## WHAT IS BEING ASKED
All of the listing must be given again exactly, except that the images are dropped.

## DATA
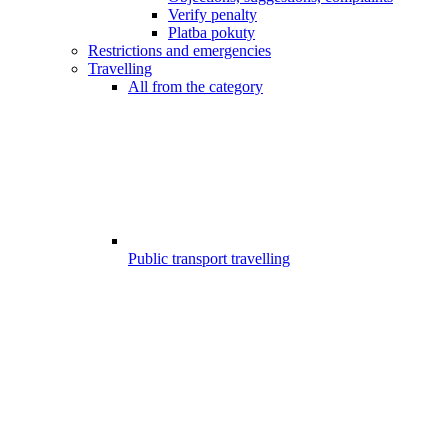
Verify penalty
Platba pokuty
Restrictions and emergencies
Travelling
All from the category
Public transport travelling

## ANSWER TO THIS PROBLEM
Verify penalty
Platba pokuty
Restrictions and emergencies
Travelling
All from the category
Public transport travelling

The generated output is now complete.